An embryonic version of the speech search is already available on the Google Labs Web site, where the company lets Web users play with its pre-beta projects before they are ready for "prime time". Silverstein said speech-based searching presented a real problem but not because of the recognition technology. Instead he said the problem lies in the way results are returned.

"The problem is, how do you get the answers back? Do you have someone reading them off to you like one of those voicemail mazes where it takes so long to speak to someone? A big list works visually, but doesn't work very well in audio," he said. For now, Google's Voice Search can receive keywords by phone, but it displays the results in a browser window.

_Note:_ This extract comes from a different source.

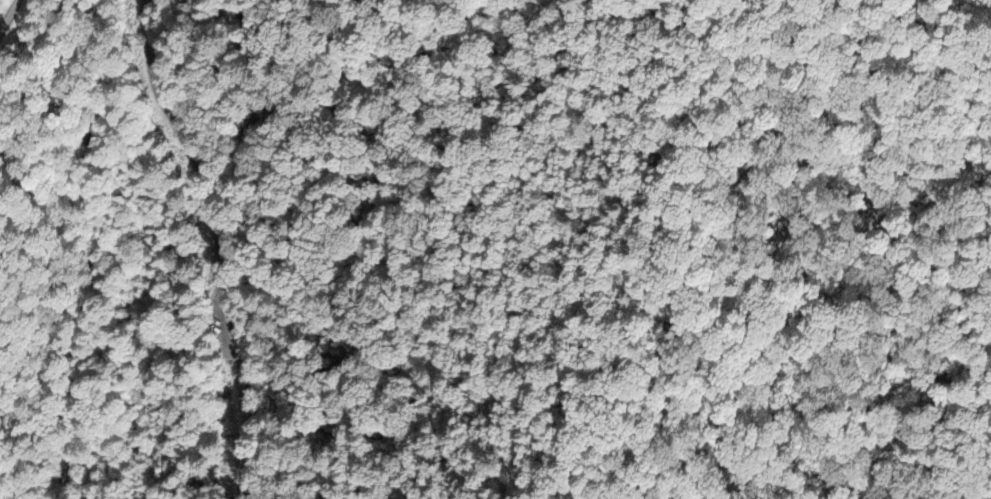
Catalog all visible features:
road: (8, 15)
road: (400, 242)
road: (219, 245)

Silverstein said the problems presented with audio searching will be solved as computers improve: "When computers can pick the information that is really useful, as opposed to displaying a big list and letting you decide what is useful and what isn't. Already we've seen a sea change because information is much easier to find than it was before the days of computers. I think we'll see another one after which information will be easy to find wherever you are," he said.

Silverstein said he was unconcerned about the phenomenon known as Google Bombing. Human nature dictates that Web searchers are more likely to click on the results at the top of the results page rather than scrolling down the list, so Web administrators and marketers have been keen to try different ways to improve their chances of being discovered in a search.

One such method is called Google Bombing, where Web sites add a carefully worded hyperlink pointing to a specific Web site in an attempt to boost that Web sites ranking when the phrase is part of a search.

A recent example of Google Bombing was when anti-war protesters successfully made the first result for "miserable failure" point to George Bush's official biography. Pro-Bush sites retaliated by Google Bombing the same term, but pointing to one of Bush's high profile critics, Michael Moore. Within weeks, Moore's official Web site was ranked second on the list. And the battle continues.

Silverstein admits it is possible to affect Google's search results but he said he didn't consider it a serious problem, especially when there isn't an obvious search result in the first place: "The term 'miserable failure' doesn't have an obvious result and it is going to be fairly random to begin with. In cases like this, even if a fairly small percentage of the Internet community do it, the result will pop up. But for something where there is an obvious good result -- like the IBM home page -- it is not going to be possible," he said.

Searching beyond text
Silverstein said that Google is also interested in adding new kinds of content that were not previously available in any electronic form. "I think we probe much if not most of the static Web, which consists of pages that are not dynamically generated.

From the dynamically generated stuff it is hard to say. We cover a lot of it, but probably not close to everything," he said.

One area where the company has added new content is in its Google Catalogues section, in which entire shopping catalogues have been scanned and published: "We took a bunch of mail order catalogues, many of which are not online because they are very small. We converted them to text and made them searchable.

This information wasn't even available electronically but now you can search it and we are hoping to get more of that type of information available," he said.